Adrian prend ma main et me tire jusqu'à l'allée, nullement gêné, contrairement à moi. Mes joues me brûlent, et je lance des regards désespérés autour de moi, en quête de soutien. Mais les bourgeois se contentent de nous fixer avec des yeux ronds, et aucun ne semble prêt à me porter secours.
— Mesdames, messieurs ! clame Adrian d'une voix de velours. Je vous présente Ciel Hyrill, fille du paysan Hyrill, et élue des légendes. Et, par un heureux hasard, préférée du prince.
Un immense silence s'abat autour de nous. J'ai une envie furieuse de disparaître sous terre, et malgré mes efforts, je n'y arrive pas. Me transformer en dragon, aucun souci, mais ça, c'est impossible ? Je me suis faite avoir !
Adrian conserve son sourire rayonnant pendant qu'il m'intime de marcher à ses côtés. Mon cerveau bout à cent à l'heure pour essayer de comprendre ses propos : préférée du prince ?
Chacun de mes pas semble résonner dans mes oreilles. J'ai la désagréable impression qu'on chuchote sur moi, qu'on se moque de mes cheveux ou de mon visage banal. Je ne porte pas de perruque, comme les autres dames, et revêts une robe confortable mais jolie qui n'entre pas dans les codes de la mode. Pourquoi suis-je aussi mal jugée ? Est-ce ma faute, après tout ?
Après des minutes qui me paraissent durer bien trop longtemps, nous arrivons enfin aux portes du château. Je me dépêche de les franchir, pressée de fuir les regards accusateurs de la haute population.
Je déteste ces gens. Je les déteste, parce qu'ils se permettent de me rabaisser, alors qu'ils ne savent pas d'où je viens ni qui je suis. Ils ne connaissent pas la douleur des cloques sur les mains à force de pousser la charrue. Ils ne connaissent pas la faim, la vraie, celle qui donne des vertiges et creuse le ventre si profondément qu'on se sent faiblir à chaque seconde.
Dès que nous sommes hors de vue, je relâche le rictus faussement joyeux placardé sur mes lèvres et me tourne vers Adrian en fronçant des sourcils.
— Qu'est-ce que...
— Il faut désormais que le peuple te connaisse et te considère à l'égal de leur reine. Tu dois sortir de l'ombre, après ce qui s'est passé.
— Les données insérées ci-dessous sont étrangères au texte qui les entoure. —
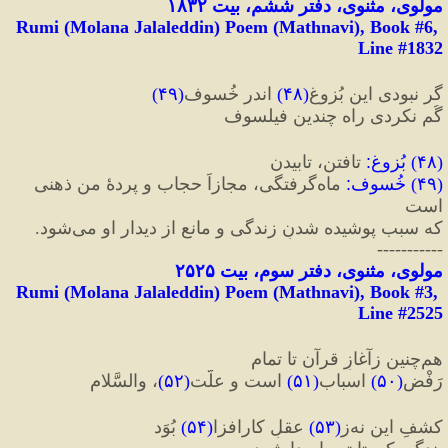
مولوی، مثنوی، دفتر ششم، بیت ۱۸۳۲
Rumi (Molana Jalaleddin) Poem (Mathnavi), Book #6, 
Line #1832
گر نبودی این بُزوغ
(
۴۸
)
 اندر خُسوف
(
۴۹
)
گُم نکردی راه چندین فیلسوف
(
۴۸
) 
بُزوغ
:
تافتن، تابیدن
(
۴۹
) 
خُسوف
:
 ماه‌گرفتگی، مجازاً حجاب و پردهٔ من ذهنی 
است
که سبب پوشیده شدنِ زندگی و مانع از دیدار او می‌شود.
-----------
مولوی، مثنوی، دفتر سوم، بیت ۲۵۲۵
Rumi (Molana Jalaleddin) Poem (Mathnavi), Book #3, 
Line #2525
هم‌چنین زآغازِ قرآن تا تمام
رَفْضِ
(
۵۰
)
 اسباب
(
۵۱
)
 است و علّت
(
۵۲
)
، والسَّلام
کشفِ این نه‌ز
(
۵۳
)
 عقلِ کارافزا
(
۵۴
)
 بُوَد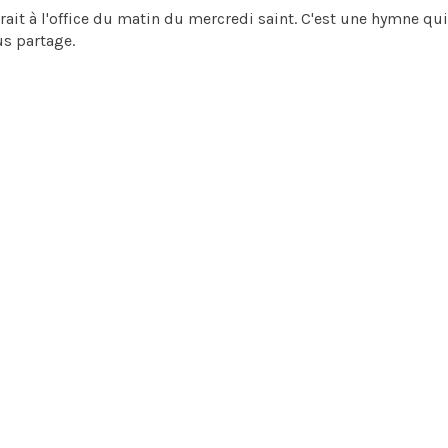
ait à l'office du matin du mercredi saint. C'est une hymne qui
us partage.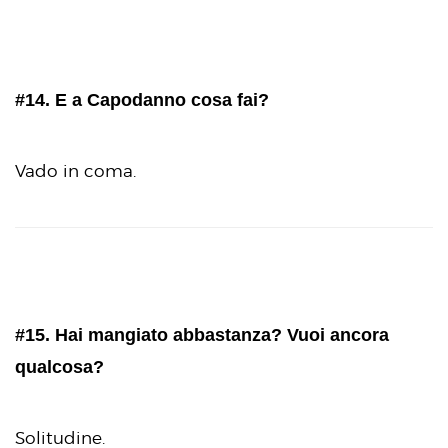
#14. E a Capodanno cosa fai?
Vado in coma.
#15. Hai mangiato abbastanza? Vuoi ancora
qualcosa?
Solitudine.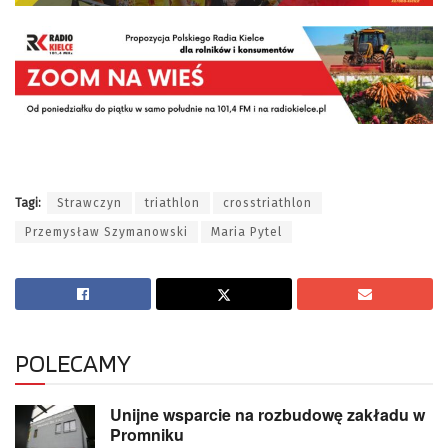
Tagi:
Strawczyn
triathlon
crosstriathlon
Przemysław Szymanowski
Maria Pytel
POLECAMY
Unijne wsparcie na rozbudowę zakładu w
Promniku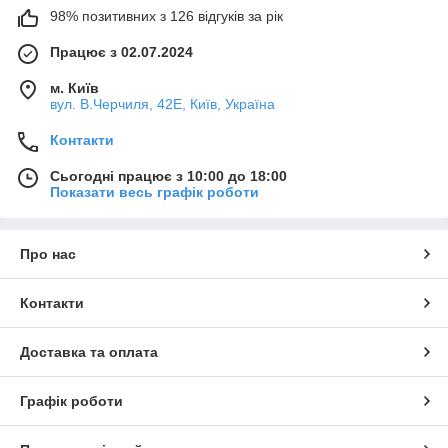
98% позитивних з 126 відгуків за рік
Працює з 02.07.2024
м. Київ
вул. В.Черчиля, 42Е, Київ, Україна
Контакти
Сьогодні працює з 10:00 до 18:00
Показати весь графік роботи
Про нас
Контакти
Доставка та оплата
Графік роботи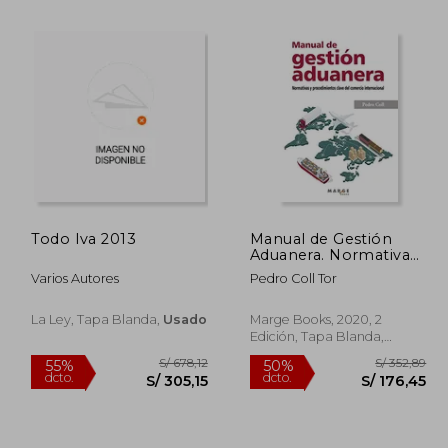
 715,18
S/ 179,05
50%
55%
dcto.
dcto.
29,11
S/ 89,54
Todo Iva 2013
Manual de Gestión
Aduanera. Normativas
y Procedimientos
Varios Autores
Pedro Coll Tor
Clave del Comercio
Internacional:
Normativa y
La Ley, Tapa Blanda,
Usado
Marge Books, 2020, 2
Procedimientos Clave
Edición, Tapa Blanda,
del Comercio
Nuevo
Internacional: 0
(Gestiona)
— Mais tu as bien vu leurs regards, ils ne m'aiment pas. Ils me rejettent ! Ils ne vont jamais comprendre que la magie est de retour. Ils...
— Ciel, c'est normal. Ça viendra petit à petit. Tu ne t'attendais quand même pas à ce qu'ils t'accueillent à bras ouverts ?
— Tu l'as bien fait, toi...
— Allez, calme-toi. Nous avons rendez-vous dans la salle du trône.
— Nous ? Je viens aussi ?
Adrian me dévisage avec un sérieux et une gravité déstabilisante. Je chancelle, prise au dépourvu, happée par ses yeux d'encre si profonds. En l'espace d'une seconde, je me retrouve en haleine, sous le charme, et simplement par la force de son regard – j'ai toujours été si dépendante de lui. Sa réponse ne tarde pas, ses mots roulant sur sa langue comme du citron sucré.
— Évidemment. Désormais, je te compte comme mon égale.